In LATAM, which markets do you currently consider most relevant for affiliation and why—by volume, regulatory maturity, conversion, or stability—and how does your strategy differ between Brazil, the Southern Cone, and Central America?
Today, for a gambling affiliation company, Brazil remains the largest market in terms of volume, but the landscape has changed substantially following the implementation of online gaming regulation and the consolidation of the federal regulatory framework. Higher requirements, stricter advertising restrictions, tighter controls on bonuses and promotional messaging, and an actively enforced oversight environment have reduced the room for mass acquisition and forced the channel to professionalize, raising entry barriers and concentrating the market among operators with stronger investment capacity and compliance capabilities.
As an indirect consequence, part of the regional expansion focus has shifted toward the Southern Cone, particularly Argentina, where the province-based regulatory scheme has enabled sustained growth of the online market. This has been supported by strong investment from both international and local operators, who have increased spending on brand, sponsorships, and performance. This dynamism has been further reinforced by the adjustment in the Brazilian market, generating greater competition and opportunities for affiliates with jurisdictional segmentation capabilities.

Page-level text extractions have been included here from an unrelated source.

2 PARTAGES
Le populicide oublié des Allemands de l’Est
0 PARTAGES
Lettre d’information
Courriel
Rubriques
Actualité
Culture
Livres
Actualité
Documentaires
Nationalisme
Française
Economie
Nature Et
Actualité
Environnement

In parallel, Chile is showing relevant growth driven by high investment and brand consolidation—even within a regulatory environment still in transition—replicating the pattern observed in other South American countries where the expectation of formal regulation encourages early positioning.

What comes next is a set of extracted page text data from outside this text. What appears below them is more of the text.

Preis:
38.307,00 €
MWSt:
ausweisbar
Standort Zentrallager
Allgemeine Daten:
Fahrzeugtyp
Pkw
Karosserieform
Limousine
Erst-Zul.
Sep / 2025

In Central America, the landscape is heterogeneous: jurisdictions with more structured frameworks and formal supervision coexist alongside gray areas or limited regulation. This forces affiliate agencies to adopt prudent strategies, prioritizing compliance, rigorous operator selection, and sustainable acquisition models in anticipation of potential regulatory changes.
How are the new regulations impacting the affiliation model (advertising, KYC, responsible gaming, bonus/influencer restrictions), and what concrete adjustments are you making to continue growing without reputational or regulatory risk?
At Eightroom, we have seen how new gambling regulations—especially regarding advertising, bonus promotion, influencer usage, KYC, and responsible gaming—have transformed the affiliation model, reducing the space for aggressive acquisition strategies and significantly raising compliance standards.
In response, we have integrated compliance as a central pillar of our growth. We developed market-specific regulatory playbooks, apply strict segmentation and localization, prioritize informative and transparent content over purely promotional messaging, implement pre-approval processes for creatives and influencers, and work exclusively with properly licensed operators.
Additionally, we have strengthened continuous monitoring and contractual clauses to ensure traceability and risk mitigation, focusing on qualified and sustainable traffic that protects both the reputation and regulatory viability of our partners and Eightroom.
The role of influencers and social media is increasingly central: how do you build authority and trust in a saturated environment—what metrics and criteria do you use to select partners, measure traffic quality, and prioritize long-term relationships?
At Eightroom, we understand that influencers and social media are now a strategic pillar, but in a saturated environment differentiation depends on real authority, not just reach. To select partners, we prioritize audience affinity, regulatory compliance history, brand coherence, and engagement quality over raw follower volume. We analyze metrics such as real interaction rate, audience demographics, retention, and content consistency.
From a performance standpoint, we measure traffic quality through FTD rate, registration conversion, completed verification/KYC rate, ARPU, 30/60/90-day retention, and churn levels, along with risk indicators such as chargebacks or anomalous patterns.
We prioritize long-term relationships with creators who generate sustainable traffic aligned with responsible gaming and compliance standards, establishing transparent agreements, continuous monitoring, and joint optimization beyond short-term campaign activations.
How do you see the future of affiliation in LATAM toward 2026?
Toward 2026, affiliation in LATAM will evolve into a more mature and regulated model, where growth will be driven by traffic quality and regulatory compliance rather than mass volume. Regulatory consolidation in markets such as Brazil, the structured development in Argentina, and legislative progress in Chile will continue raising entry barriers and favor affiliates with strong compliance infrastructure and data analytics capabilities.
Additionally, the 2026 FIFA World Cup will have a direct and significant impact on the market. Historically, these events generate extraordinary acquisition peaks, increased registrations, and higher sports betting activity, but they also intensify advertising scrutiny and competition for inventory and audience, requiring early planning of acquisition, retention, and risk management strategies.
In this context, the future of affiliation in the region will combine major cyclical opportunities driven by global sporting events with a growing requirement for professionalization, transparency, and operational sustainability.